What is needed →
Return only the line that contains "left shoulder: (826, 424)" and each line after it, through the last line of the data below, copied exactly.
********************
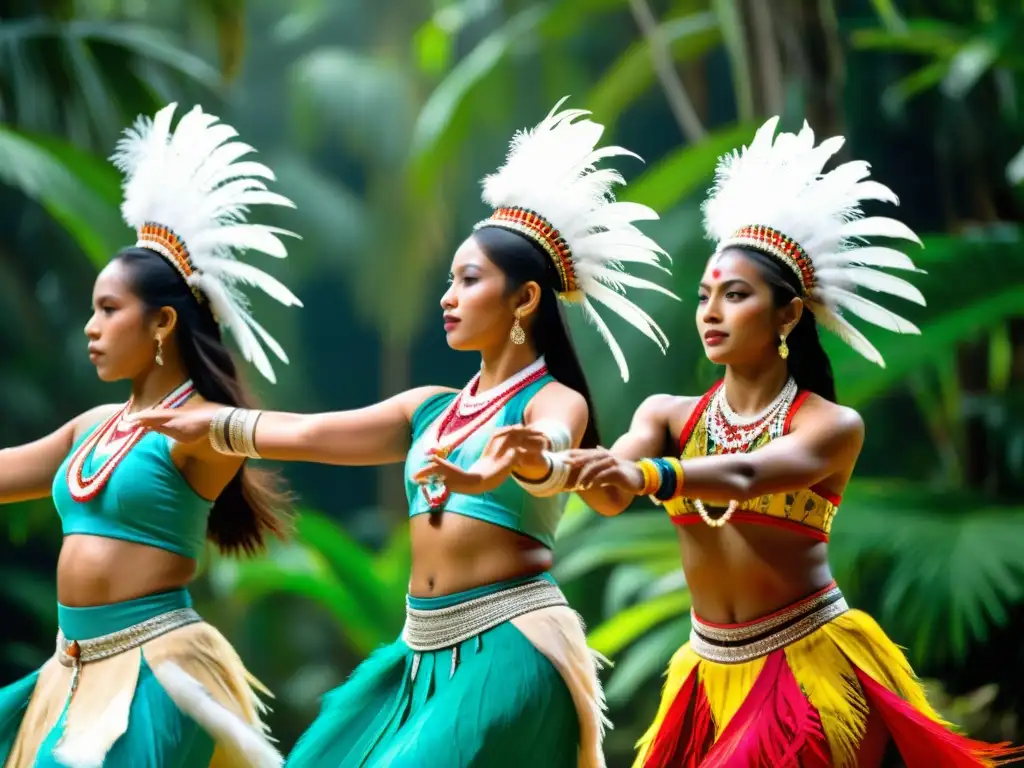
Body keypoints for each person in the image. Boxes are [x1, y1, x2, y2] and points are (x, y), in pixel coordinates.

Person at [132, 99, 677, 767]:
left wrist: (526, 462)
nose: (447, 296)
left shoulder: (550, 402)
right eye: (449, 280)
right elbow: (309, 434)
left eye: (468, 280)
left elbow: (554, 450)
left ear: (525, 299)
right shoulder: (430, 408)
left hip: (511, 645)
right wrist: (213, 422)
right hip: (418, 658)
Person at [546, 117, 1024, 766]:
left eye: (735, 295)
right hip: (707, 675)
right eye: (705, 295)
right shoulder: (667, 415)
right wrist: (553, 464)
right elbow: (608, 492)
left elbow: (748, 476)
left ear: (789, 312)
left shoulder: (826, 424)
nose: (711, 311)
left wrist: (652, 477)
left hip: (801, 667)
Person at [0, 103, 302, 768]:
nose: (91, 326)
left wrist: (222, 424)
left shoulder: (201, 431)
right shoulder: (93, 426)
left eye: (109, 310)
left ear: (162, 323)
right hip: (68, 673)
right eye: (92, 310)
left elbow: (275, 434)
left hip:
********************
Solution for this exercise →
left shoulder: (826, 424)
nose: (711, 311)
left wrist: (652, 477)
left hip: (801, 667)
Person at [0, 103, 302, 768]:
nose: (91, 326)
left wrist: (222, 424)
left shoulder: (201, 431)
right shoulder: (93, 426)
left eye: (109, 310)
left ear: (162, 323)
right hip: (68, 673)
right eye: (92, 310)
left elbow: (275, 434)
left hip:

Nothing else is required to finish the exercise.